The case at bar is not governed by the foregoing cases, but is governed by the rule stated in Wood & Henderson v. Claiborne, 82 Ark. 514, 102 S. W. 219, 118 Am. St. Rep. 89, which is itself one of our leading cases on election of remedies. In Wood v. Claiborne a minor had been injured and a recovery had been made by his father as next friend. The attorneys who were successful in making the recovery paid the minor’s money to the father of the minor, since there was no guardian. When Claiborne, the minor, reached maturity he sued his father and recovered judgment but was unable to obtain satisfaction. Thereupon Claiborne sued the attorneys for wrongfully paying his money to his father. The attorneys pleaded ‘ ‘ election of remedies, ’ ’ contending that the suit against the father precluded the subsequent suit against the attorneys. This Court, speaking through Judge Riddick, held that there had been no election of remedies so as to prevent the action against the attorneys for wrongfully paying the money.

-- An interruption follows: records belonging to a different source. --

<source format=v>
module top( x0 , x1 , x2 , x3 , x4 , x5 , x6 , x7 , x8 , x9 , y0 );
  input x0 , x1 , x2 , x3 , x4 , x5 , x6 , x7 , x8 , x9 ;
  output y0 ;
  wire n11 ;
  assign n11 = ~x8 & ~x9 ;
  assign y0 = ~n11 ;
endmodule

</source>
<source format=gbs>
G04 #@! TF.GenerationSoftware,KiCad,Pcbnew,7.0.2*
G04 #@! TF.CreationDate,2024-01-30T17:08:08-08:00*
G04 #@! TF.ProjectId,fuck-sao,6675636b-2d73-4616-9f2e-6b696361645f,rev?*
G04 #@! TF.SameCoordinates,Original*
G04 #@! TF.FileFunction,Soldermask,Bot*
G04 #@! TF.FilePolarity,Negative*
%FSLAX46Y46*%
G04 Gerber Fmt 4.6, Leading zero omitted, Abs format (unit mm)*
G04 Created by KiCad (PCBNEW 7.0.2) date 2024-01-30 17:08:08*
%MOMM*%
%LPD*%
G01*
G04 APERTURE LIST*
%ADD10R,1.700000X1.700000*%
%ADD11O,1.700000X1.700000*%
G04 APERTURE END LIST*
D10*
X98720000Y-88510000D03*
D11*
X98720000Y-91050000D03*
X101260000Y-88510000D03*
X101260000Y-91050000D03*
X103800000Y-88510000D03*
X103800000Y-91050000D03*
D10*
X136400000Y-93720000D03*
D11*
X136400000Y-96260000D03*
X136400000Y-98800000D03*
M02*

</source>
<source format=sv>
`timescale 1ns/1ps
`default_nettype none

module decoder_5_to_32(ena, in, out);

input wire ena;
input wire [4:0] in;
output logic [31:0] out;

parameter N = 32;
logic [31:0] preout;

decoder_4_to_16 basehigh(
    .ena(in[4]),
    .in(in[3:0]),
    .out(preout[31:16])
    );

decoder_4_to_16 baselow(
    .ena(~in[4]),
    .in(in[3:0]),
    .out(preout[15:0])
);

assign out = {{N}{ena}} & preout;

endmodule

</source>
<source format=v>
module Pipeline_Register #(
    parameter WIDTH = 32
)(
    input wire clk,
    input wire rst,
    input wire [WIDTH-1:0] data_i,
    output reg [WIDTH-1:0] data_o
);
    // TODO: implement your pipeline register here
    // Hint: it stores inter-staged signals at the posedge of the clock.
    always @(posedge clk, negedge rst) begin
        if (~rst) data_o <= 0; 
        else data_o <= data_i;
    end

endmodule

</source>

In the case at bar the pleadings reflect that throughout the entire negotiations leading up to the original contract it was recognized by the parties that the Corporation was without funds and that Thompson did the work after Phillips had agreed to pay for it. Under the case of Foster-Grayson v. Talley, 190 Ark. 37, 76 S. W. 2d 950, the allegations here were sufficient to make Phillips’ promise an original undertaking, and when Thompson filed his first complaint he asked judgment against Phillips. He used the word “guaranteed” instead of “agreed” in his original complaint filed June 8, 1953; but he entirely clarified his position when in the Amended and Substituted Complaint, filed September 14, 1953, he said that Phillips agreed that he “would personally pay” Thompson. In the prayer to the original complaint and at every step in the pleadings, Thompson showed his intention to hold Phillips liable for the debt. He never elected to look solely to the Corporation, and the Trial Court was in error in holding that Thompson had elected to release Phillips.

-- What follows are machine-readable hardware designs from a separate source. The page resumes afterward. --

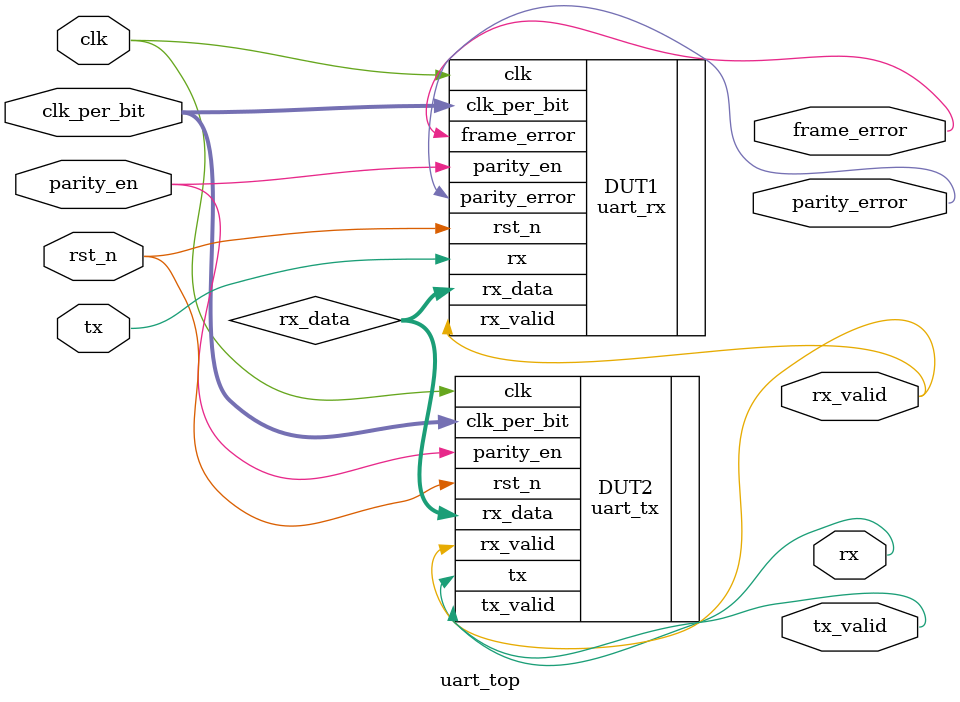
<source format=sv>

`include "uart_rx.sv"
`include "uart_tx.sv"

module uart_top (
    input   logic clk,
    input   logic rst_n,
    input   logic parity_en,
    input   logic tx,
    input 	logic [12:0] clk_per_bit,
    output  logic rx,
    output  logic rx_valid,
    output  logic tx_valid,
    output  logic parity_error,
    output  logic frame_error
);
    logic [7:0] rx_data;

    uart_rx DUT1(
        .clk(clk),
        .rst_n(rst_n),
        .clk_per_bit(clk_per_bit),
        .parity_en(parity_en),
        .rx(tx),
        .rx_data(rx_data),
        .rx_valid(rx_valid),
        .parity_error(parity_error),
        .frame_error(frame_error)
    );
    uart_tx DUT2(
        .clk(clk),
        .rst_n(rst_n),
        .clk_per_bit(clk_per_bit),
        .parity_en(parity_en),
        .rx_data(rx_data),
        .rx_valid(rx_valid),
        .tx(rx),
        .tx_valid(tx_valid)
    );
endmodule
</source>
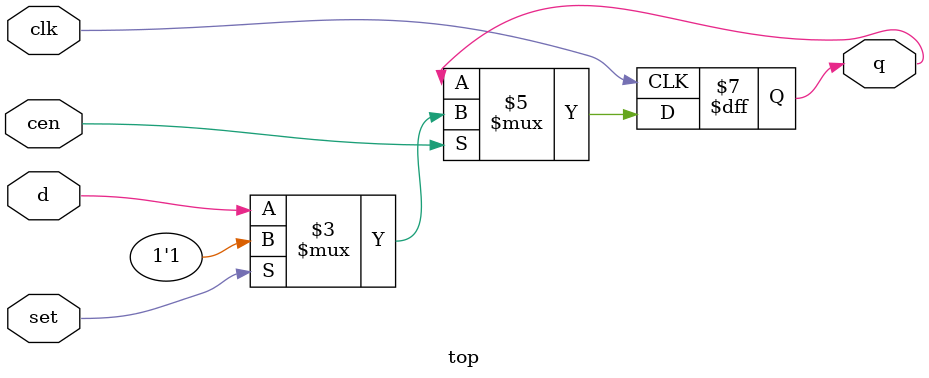
<source format=v>
module top(input clk, d, set, cen, output reg q);
    always @(posedge clk)
           if (cen)
               if (set)
                    q <= 1'b1;
               else
                    q <= d;
endmodule

</source>
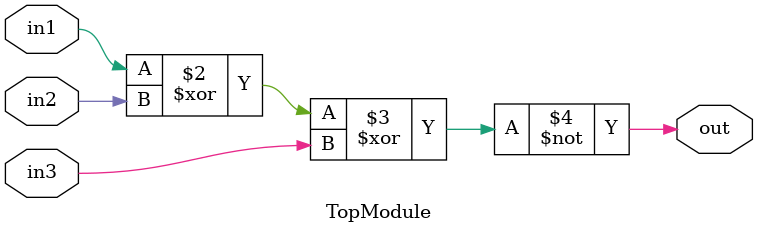
<source format=sv>
module TopModule(
    input logic in1,  // 1-bit input signal
    input logic in2,  // 1-bit input signal
    input logic in3,  // 1-bit input signal
    output logic out  // 1-bit output signal
);

    // Combinational logic for the specified behavior
    always_comb begin
        out = ~((in1 ^ in2) ^ in3);
    end

endmodule
</source>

The judgment dismissing Thompson’s complaint against Phillips is reversed, and the cause is remanded for further proceedings not inconsistent with this opinion.

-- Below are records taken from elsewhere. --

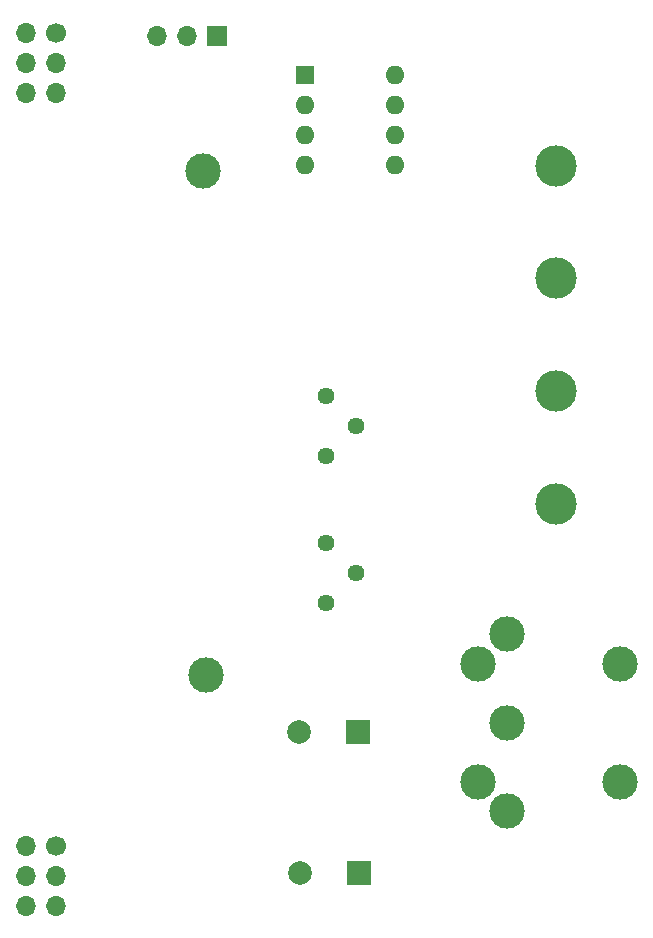
<source format=gts>
G04 #@! TF.GenerationSoftware,KiCad,Pcbnew,8.0.4*
G04 #@! TF.CreationDate,2024-09-09T14:04:52-07:00*
G04 #@! TF.ProjectId,Bottom_Board,426f7474-6f6d-45f4-926f-6172642e6b69,0*
G04 #@! TF.SameCoordinates,Original*
G04 #@! TF.FileFunction,Soldermask,Top*
G04 #@! TF.FilePolarity,Negative*
%FSLAX46Y46*%
G04 Gerber Fmt 4.6, Leading zero omitted, Abs format (unit mm)*
G04 Created by KiCad (PCBNEW 8.0.4) date 2024-09-09 14:04:52*
%MOMM*%
%LPD*%
G01*
G04 APERTURE LIST*
%ADD10R,1.600000X1.600000*%
%ADD11O,1.600000X1.600000*%
%ADD12R,2.000000X2.000000*%
%ADD13C,2.000000*%
%ADD14C,3.000000*%
%ADD15C,1.700000*%
%ADD16O,1.700000X1.700000*%
%ADD17C,1.440000*%
%ADD18R,1.700000X1.700000*%
%ADD19C,3.500000*%
G04 APERTURE END LIST*
D10*
X144780000Y-71882000D03*
D11*
X144780000Y-74422000D03*
X144780000Y-76962000D03*
X144780000Y-79502000D03*
X152400000Y-79502000D03*
X152400000Y-76962000D03*
X152400000Y-74422000D03*
X152400000Y-71882000D03*
D12*
X149270323Y-127508000D03*
D13*
X144270323Y-127508000D03*
D14*
X161950000Y-119246000D03*
X161950000Y-126746000D03*
X161950000Y-134246000D03*
X159450000Y-121746000D03*
X159450000Y-131746000D03*
X171450000Y-121746000D03*
X171450000Y-131746000D03*
D12*
X149352000Y-139446000D03*
D13*
X144352000Y-139446000D03*
D15*
X123698000Y-68326000D03*
D16*
X121158000Y-68326000D03*
X123698000Y-70866000D03*
X121158000Y-70866000D03*
X123698000Y-73406000D03*
X121158000Y-73406000D03*
D14*
X136398000Y-122682000D03*
D15*
X123698000Y-137160000D03*
D16*
X121158000Y-137160000D03*
X123698000Y-139700000D03*
X121158000Y-139700000D03*
X123698000Y-142240000D03*
X121158000Y-142240000D03*
D17*
X146573000Y-116586000D03*
X149113000Y-114046000D03*
X146573000Y-111506000D03*
D18*
X137399000Y-68580000D03*
D16*
X134859000Y-68580000D03*
X132319000Y-68580000D03*
D14*
X136144000Y-80010000D03*
D19*
X166082500Y-108195000D03*
X166082500Y-98665000D03*
X166082500Y-89135000D03*
X166082500Y-79605000D03*
D17*
X146558000Y-104140000D03*
X149098000Y-101600000D03*
X146558000Y-99060000D03*
M02*

</source>
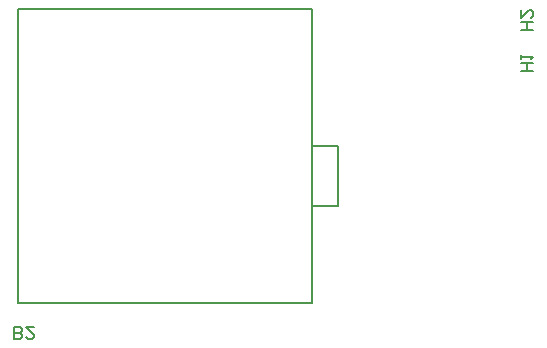
<source format=gbr>
G04*
G04 #@! TF.GenerationSoftware,Altium Limited,Altium Designer,25.8.1 (18)*
G04*
G04 Layer_Color=32896*
%FSLAX25Y25*%
%MOIN*%
G70*
G04*
G04 #@! TF.SameCoordinates,7B14AC28-D965-4A85-B311-1C3B9A759C65*
G04*
G04*
G04 #@! TF.FilePolarity,Positive*
G04*
G01*
G75*
%ADD11C,0.00787*%
%ADD12C,0.00600*%
D11*
X122504Y392449D02*
X220339D01*
Y490283D01*
X122504D02*
X220339D01*
X122504Y392449D02*
Y490283D01*
X220339Y424500D02*
X229000D01*
Y444500D01*
X220339D02*
X229000D01*
D12*
X294200Y469503D02*
X290202D01*
X292201D01*
Y472169D01*
X294200D01*
X290202D01*
Y473502D02*
Y474835D01*
Y474168D01*
X294200D01*
X293534Y473502D01*
X293999Y483168D02*
X290001D01*
X292000D01*
Y485834D01*
X293999D01*
X290001D01*
Y489832D02*
Y487167D01*
X292666Y489832D01*
X293333D01*
X293999Y489166D01*
Y487833D01*
X293333Y487167D01*
X121016Y380352D02*
Y384350D01*
X123015D01*
X123682Y383684D01*
Y383017D01*
X123015Y382351D01*
X121016D01*
X123015D01*
X123682Y381684D01*
Y381018D01*
X123015Y380352D01*
X121016D01*
X127681Y384350D02*
X125015D01*
X127681Y381684D01*
Y381018D01*
X127014Y380352D01*
X125681D01*
X125015Y381018D01*
M02*

</source>
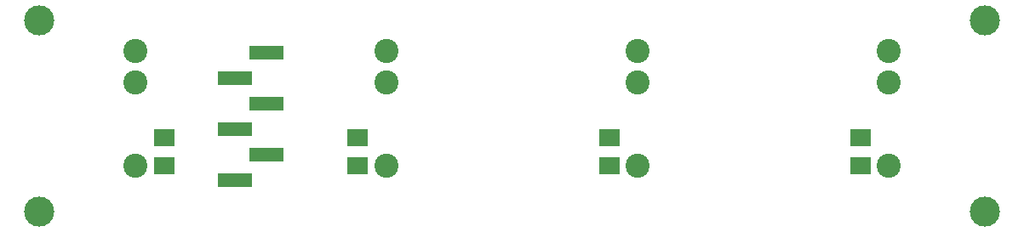
<source format=gbr>
G04 DipTrace 3.3.1.3*
G04 TopMask.gbr*
%MOIN*%
G04 #@! TF.FileFunction,Soldermask,Top*
G04 #@! TF.Part,Single*
%ADD35C,0.11811*%
%ADD38C,0.094488*%
%ADD40R,0.133071X0.057874*%
%ADD42R,0.07874X0.070866*%
%FSLAX26Y26*%
G04*
G70*
G90*
G75*
G01*
G04 TopMask*
%LPD*%
D42*
X1000060Y802215D3*
Y691979D3*
X1756092Y802215D3*
Y691979D3*
X2743581Y802215D3*
Y691979D3*
X3727961Y802215D3*
Y691979D3*
D35*
X511811Y511811D3*
Y1259843D3*
X4212598D3*
Y511811D3*
D40*
X1276041Y635827D3*
X1401238Y735827D3*
X1276041Y835827D3*
X1401238Y935827D3*
X1276041Y1035827D3*
X1401238Y1135827D3*
D38*
X885827Y692126D3*
Y1018898D3*
Y1140945D3*
X1870079Y692126D3*
Y1018898D3*
Y1140945D3*
X2854331Y692126D3*
Y1018898D3*
Y1140945D3*
X3838583Y692126D3*
Y1018898D3*
Y1140945D3*
M02*

</source>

The performance was in Louisiana; and Louisiana has a Statute of Frauds, involving the answering for debts, defaults and miscarriages of another, somewhat similar to the Arkansas Statute, § 38-101.
The distinction between an original promise and a promise to answer for the debts of the other is well illustrated and discussed in our case of Foster-Grayson Lbr. Co. v. Talley, 190 Ark. 37, 76 S. W. 2d 950.
One of the most enlightening discussions is that contained in the note in 116 A. L. R. 601 entitled “Doctrine of election of remedies as applicable where remedies are pursued against different persons.” This Annotation in A. L. R. has caused the publishers of American Jurisprudence to add in the Pocket Supplements to the title on “Election of Remedies” a section numbered 27.1 concerning “Election against different persons.”